Protokoll / Systemarchitektur

Die Lösung basiert auf dem EPC Gen2v2-Standard (ISO/IEC 18000‑63) im UHF-Band (865‑868 MHz). Verwendet werden autoklavierbare On‑Metal‑Tags mit Keramikgehäuse, die bis 140 °C und 3 bar Überdruck sterilisierbar sind. Die Leser sind in Edelstahlgehäusen (IP69k) in den Reinräumen installiert. Die Antikollision erfolgt über einen adaptiven Q‑Algorithmus mit Miller‑Modulation (M=4). Die Daten werden über OPC UA an das Manufacturing Execution System (MES) übermittelt. Die Tags speichern Chargennummer, Verfallsdatum und Prüfparameter im User Memory (512 Bit).

Feldeinsätze

Wirkstoffproduktion (Edelstahlreaktoren, CIP/SIP-Reinigung): 300 Tags auf beweglichen Behältern. Nach 100 Reinigungszyklen (NaOH 1 %, 80 °C) Leserate 99,8 % bei 4 m Abstand.
Abfülllinie (Reinraum Klasse A, Isolatoren): RFID auf Primärpackmitteln (Glasfläschchen). Automatische Erfassung vor der Abfüllung, 600 Fläschchen/min, Rückverfolgbarkeit bis zur Rohstoffcharge.
Lagerung von Wirkstofffässern (Edelstahl, Metallumgebung): Erste Tests mit Standard‑On‑Metal‑Tags ergaben Lesereichweiten unter 1 m aufgrund von Mehrfachreflexionen. Umstellung auf spezielle Ferritfolien-Tags mit angepasster Antennengeometrie erhöhte Reichweite auf 3,5 m.

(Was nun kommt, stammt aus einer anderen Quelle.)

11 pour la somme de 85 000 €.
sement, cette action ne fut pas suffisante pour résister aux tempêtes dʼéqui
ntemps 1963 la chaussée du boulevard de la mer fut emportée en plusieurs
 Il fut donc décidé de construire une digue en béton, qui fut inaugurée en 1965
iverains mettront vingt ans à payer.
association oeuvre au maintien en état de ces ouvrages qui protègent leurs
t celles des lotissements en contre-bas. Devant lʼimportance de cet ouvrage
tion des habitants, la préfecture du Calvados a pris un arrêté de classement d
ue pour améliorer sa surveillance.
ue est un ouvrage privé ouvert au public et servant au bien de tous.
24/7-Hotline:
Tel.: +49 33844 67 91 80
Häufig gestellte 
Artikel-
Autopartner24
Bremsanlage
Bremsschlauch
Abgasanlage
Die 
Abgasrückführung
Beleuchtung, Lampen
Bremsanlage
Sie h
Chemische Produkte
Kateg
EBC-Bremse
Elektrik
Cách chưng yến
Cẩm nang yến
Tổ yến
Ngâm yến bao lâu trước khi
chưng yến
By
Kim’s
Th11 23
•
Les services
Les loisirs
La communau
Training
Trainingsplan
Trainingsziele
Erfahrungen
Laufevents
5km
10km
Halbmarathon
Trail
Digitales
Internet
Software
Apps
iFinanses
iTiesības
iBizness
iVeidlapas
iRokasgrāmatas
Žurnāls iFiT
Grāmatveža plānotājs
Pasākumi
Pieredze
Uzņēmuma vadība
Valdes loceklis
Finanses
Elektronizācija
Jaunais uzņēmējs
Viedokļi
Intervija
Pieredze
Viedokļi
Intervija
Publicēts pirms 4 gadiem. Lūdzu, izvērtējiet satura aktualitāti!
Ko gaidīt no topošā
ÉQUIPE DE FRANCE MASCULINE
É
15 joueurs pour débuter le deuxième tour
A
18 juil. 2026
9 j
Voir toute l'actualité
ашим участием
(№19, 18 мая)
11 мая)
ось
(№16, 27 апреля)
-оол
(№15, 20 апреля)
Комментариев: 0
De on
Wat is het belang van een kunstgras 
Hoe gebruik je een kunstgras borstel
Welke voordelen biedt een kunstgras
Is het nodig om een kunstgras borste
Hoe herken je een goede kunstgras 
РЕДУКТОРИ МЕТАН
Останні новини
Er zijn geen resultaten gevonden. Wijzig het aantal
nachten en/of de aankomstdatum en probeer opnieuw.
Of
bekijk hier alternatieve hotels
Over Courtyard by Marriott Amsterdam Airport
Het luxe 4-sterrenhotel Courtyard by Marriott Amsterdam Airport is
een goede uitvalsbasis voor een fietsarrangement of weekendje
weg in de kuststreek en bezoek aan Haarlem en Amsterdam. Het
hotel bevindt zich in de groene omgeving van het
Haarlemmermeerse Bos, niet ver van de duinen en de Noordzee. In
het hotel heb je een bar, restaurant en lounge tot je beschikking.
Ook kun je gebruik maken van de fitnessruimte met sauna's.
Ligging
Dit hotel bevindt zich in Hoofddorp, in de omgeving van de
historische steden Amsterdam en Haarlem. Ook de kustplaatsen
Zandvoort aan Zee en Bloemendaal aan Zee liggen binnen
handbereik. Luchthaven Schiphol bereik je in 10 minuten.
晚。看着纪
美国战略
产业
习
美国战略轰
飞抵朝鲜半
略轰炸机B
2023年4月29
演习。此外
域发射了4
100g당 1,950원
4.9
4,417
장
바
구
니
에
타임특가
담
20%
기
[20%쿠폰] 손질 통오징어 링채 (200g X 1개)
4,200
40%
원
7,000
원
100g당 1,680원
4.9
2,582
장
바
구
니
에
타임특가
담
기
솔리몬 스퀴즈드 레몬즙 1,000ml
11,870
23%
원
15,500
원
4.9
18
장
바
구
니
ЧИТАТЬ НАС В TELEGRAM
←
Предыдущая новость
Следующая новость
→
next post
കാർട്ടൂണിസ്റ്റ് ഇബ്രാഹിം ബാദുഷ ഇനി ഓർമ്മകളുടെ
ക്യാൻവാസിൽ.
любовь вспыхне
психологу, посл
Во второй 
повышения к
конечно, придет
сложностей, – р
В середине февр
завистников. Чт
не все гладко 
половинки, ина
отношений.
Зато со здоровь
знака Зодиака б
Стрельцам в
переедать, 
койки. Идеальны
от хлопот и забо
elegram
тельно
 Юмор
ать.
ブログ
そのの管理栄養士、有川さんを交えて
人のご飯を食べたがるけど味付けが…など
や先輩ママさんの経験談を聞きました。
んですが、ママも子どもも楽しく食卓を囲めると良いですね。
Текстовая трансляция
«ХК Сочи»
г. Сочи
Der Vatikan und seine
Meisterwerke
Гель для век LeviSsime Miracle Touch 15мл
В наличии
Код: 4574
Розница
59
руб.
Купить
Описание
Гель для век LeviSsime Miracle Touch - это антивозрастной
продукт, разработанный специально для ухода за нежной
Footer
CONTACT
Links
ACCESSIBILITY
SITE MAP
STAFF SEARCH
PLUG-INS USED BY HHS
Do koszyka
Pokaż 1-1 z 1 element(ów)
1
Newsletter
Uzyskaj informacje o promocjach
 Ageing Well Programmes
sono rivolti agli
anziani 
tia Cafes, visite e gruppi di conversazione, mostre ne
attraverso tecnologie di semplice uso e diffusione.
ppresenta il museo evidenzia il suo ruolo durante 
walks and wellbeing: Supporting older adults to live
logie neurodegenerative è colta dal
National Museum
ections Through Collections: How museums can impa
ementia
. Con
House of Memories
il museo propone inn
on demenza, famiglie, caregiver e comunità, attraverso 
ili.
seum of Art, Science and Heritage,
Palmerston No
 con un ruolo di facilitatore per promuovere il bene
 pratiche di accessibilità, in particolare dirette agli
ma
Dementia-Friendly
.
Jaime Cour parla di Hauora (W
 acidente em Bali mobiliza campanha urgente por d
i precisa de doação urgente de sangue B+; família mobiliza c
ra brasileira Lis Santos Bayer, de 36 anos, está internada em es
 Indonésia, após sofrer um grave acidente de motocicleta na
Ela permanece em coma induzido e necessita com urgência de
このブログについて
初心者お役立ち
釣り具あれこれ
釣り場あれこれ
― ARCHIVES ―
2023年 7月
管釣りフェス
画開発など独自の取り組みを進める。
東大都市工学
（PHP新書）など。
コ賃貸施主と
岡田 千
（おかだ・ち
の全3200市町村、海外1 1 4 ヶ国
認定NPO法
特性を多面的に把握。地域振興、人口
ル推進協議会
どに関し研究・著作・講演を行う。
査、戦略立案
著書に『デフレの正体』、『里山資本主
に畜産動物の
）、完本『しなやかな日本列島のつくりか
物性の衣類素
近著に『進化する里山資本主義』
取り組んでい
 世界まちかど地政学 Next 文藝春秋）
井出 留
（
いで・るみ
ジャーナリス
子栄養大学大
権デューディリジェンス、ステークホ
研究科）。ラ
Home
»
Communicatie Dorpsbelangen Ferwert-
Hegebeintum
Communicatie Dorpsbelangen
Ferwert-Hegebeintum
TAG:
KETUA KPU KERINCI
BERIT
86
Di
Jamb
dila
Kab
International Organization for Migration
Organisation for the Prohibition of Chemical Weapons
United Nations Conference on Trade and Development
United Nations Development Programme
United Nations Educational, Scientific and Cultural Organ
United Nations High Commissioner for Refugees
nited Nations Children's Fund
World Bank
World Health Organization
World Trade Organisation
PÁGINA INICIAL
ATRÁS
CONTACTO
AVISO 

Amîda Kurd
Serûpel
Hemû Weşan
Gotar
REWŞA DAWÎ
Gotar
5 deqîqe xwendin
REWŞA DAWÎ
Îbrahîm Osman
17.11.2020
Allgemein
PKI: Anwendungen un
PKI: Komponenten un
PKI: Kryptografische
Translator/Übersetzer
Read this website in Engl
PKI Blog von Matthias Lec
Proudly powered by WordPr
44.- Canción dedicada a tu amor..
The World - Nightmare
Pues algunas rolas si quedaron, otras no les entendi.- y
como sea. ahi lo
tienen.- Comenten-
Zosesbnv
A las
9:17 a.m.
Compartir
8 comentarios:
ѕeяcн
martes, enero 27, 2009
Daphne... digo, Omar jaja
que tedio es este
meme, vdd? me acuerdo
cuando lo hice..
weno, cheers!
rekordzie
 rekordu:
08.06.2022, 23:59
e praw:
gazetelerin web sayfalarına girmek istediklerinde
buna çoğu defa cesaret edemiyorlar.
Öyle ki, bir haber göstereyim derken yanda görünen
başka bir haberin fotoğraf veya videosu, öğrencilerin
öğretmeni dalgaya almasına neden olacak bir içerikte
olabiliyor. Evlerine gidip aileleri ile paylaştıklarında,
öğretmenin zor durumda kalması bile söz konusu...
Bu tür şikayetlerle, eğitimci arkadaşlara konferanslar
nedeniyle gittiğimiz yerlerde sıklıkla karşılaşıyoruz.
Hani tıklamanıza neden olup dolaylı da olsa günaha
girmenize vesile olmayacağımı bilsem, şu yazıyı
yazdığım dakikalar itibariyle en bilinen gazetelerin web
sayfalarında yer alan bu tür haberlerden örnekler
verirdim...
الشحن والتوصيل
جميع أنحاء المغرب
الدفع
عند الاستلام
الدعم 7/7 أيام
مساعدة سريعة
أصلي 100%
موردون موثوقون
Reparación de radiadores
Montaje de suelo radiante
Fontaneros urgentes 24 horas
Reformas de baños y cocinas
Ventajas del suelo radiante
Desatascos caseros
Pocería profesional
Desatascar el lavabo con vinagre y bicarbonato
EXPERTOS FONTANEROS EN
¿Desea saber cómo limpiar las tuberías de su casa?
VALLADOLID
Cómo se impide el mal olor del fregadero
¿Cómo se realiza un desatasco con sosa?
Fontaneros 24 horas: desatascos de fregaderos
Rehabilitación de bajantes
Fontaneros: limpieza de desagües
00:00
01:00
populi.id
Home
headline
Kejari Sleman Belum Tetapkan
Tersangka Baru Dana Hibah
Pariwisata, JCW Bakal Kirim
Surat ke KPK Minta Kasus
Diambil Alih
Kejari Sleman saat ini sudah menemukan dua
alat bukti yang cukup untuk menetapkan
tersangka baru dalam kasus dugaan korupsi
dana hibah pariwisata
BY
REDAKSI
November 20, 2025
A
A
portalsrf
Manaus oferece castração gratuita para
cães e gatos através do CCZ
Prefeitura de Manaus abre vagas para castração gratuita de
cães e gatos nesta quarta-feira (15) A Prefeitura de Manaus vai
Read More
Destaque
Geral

Implementierungsabwägungen

ParameterStandard On‑Metal‑TagPharma‑Tag (autoklavierbar)
Max. Temperatur (Sterilisation) 120 °C 140 °C (134 °C zertifiziert)
Chemikalienbeständigkeit begrenzt NaOH, H₂O₂, Ethanol (CIP)
Reinraumtauglichkeit nein ISO 5, partikelarm
Lesereichweite auf Edelstahl 2 m 3,5 m
Speicher (User Memory) 0–128 Bit 512 Bit FRAM
Zertifizierung USP <87>, <88> (Zytotoxizität)

Entscheidungsmatrix

  • Sterilisationsprozesse (Autoklav, 134 °C): Keramik-Tags mit Metallgehäuse, geprüft auf 50 Zyklen.
  • Reinraum Klasse A/B: Tags mit glatter Oberfläche, keine Hohlräume, geeignet für Wischdesinfektion.
  • Aggressive Chemikalien (CIP/SIP): Gehäuse aus Edelstahl 316L, Verguss aus PEEK.
  • Hohe Dichte an Behältern (>100 Tags gleichzeitig): Adaptiver Q‑Algorithmus mit Miller M=4.

Technische Klärungen

Wie wird sichergestellt, dass die Tags keine Partikel im Reinraum abgeben?
Die Tags werden in einem speziellen Verfahren vergossen und besitzen eine glatte, porenfreie Oberfläche. Sie bestehen die Partikeltests gemäß ISO 14644-1 und sind validiert für Reinräume.
Können die Tags auch im Autoklaven gelesen werden?
Während der Sterilisation ist der Autoklav aus Metall abgeschirmt – eine Lesung ist nicht möglich. Die Tags überstehen den Prozess aber unbeschadet und sind danach sofort lesbar.
Welche GMP‑relevante Normen sind zu beachten?
Die FDA 21 CFR Part 11 (elektronische Aufzeichnungen) und EU‑GMP Annex 11 (computergestützte Systeme) sind maßgeblich. Die RFID‑Middleware muss validierbar sein und Audit‑Trails führen.